* Dataset extract *

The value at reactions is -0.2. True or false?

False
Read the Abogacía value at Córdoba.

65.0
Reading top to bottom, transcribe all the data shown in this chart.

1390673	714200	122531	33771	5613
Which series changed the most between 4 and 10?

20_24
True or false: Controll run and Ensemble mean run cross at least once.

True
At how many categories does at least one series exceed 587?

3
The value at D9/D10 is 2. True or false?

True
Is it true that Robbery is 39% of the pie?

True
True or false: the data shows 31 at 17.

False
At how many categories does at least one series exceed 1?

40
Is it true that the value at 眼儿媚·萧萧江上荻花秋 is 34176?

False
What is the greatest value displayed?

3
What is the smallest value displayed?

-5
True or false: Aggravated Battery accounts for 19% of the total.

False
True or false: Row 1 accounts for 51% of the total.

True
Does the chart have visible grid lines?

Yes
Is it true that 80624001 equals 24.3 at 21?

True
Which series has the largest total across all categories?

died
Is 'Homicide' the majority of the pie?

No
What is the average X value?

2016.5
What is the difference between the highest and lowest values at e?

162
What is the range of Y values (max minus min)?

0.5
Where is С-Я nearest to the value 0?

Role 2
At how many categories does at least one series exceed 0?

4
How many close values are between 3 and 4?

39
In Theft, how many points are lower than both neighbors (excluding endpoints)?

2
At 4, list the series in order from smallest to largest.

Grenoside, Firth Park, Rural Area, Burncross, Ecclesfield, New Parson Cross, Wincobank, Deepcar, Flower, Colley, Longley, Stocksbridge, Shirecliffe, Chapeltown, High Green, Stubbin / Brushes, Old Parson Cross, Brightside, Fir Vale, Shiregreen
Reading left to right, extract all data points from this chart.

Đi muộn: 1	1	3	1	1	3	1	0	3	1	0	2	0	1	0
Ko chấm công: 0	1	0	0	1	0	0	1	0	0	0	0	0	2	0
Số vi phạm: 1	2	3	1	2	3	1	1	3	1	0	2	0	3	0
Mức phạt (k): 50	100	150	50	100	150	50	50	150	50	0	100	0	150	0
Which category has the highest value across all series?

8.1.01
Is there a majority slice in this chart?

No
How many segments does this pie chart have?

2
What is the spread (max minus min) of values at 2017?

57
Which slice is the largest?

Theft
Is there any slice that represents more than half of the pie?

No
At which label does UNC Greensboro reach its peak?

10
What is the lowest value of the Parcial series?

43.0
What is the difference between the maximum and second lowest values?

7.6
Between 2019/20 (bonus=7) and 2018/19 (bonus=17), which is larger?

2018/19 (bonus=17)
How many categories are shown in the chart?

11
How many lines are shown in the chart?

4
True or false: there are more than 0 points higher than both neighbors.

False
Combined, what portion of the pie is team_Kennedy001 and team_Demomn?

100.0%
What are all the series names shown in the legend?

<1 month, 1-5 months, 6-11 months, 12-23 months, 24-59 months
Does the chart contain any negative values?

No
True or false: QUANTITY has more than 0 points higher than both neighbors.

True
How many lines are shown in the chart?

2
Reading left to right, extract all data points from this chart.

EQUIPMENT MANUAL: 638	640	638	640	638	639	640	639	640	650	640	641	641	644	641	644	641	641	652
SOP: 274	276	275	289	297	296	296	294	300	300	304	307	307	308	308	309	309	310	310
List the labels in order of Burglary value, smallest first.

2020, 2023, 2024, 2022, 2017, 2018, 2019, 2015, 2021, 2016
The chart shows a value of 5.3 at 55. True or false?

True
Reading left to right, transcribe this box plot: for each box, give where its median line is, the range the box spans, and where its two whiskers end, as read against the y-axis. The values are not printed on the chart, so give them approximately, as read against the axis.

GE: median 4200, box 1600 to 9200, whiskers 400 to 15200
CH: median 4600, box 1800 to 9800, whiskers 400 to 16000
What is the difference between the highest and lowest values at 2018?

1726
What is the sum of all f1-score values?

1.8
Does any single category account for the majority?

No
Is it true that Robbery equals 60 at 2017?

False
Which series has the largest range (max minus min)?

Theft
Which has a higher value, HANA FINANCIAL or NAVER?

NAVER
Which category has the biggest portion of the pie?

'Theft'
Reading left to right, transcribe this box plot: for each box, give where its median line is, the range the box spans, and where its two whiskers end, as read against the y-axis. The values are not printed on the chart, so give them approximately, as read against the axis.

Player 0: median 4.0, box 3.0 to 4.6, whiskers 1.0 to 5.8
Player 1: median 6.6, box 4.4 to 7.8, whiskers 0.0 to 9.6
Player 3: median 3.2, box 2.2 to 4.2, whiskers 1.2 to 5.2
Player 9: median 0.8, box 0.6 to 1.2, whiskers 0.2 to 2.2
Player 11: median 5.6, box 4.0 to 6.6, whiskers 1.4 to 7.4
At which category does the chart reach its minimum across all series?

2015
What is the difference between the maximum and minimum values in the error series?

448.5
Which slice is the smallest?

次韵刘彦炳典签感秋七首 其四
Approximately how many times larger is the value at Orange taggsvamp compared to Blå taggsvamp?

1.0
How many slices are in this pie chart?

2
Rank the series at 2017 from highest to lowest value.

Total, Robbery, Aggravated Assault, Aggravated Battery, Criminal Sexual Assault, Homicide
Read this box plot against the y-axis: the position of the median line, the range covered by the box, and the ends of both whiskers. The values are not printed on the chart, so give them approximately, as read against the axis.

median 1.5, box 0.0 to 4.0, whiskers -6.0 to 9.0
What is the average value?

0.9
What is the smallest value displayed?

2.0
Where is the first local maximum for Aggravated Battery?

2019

* Task goal *
Please list every line in the data above that contains the word "neighbors".

* Solution to this problem *
In Theft, how many points are lower than both neighbors (excluding endpoints)?
True or false: there are more than 0 points higher than both neighbors.
True or false: QUANTITY has more than 0 points higher than both neighbors.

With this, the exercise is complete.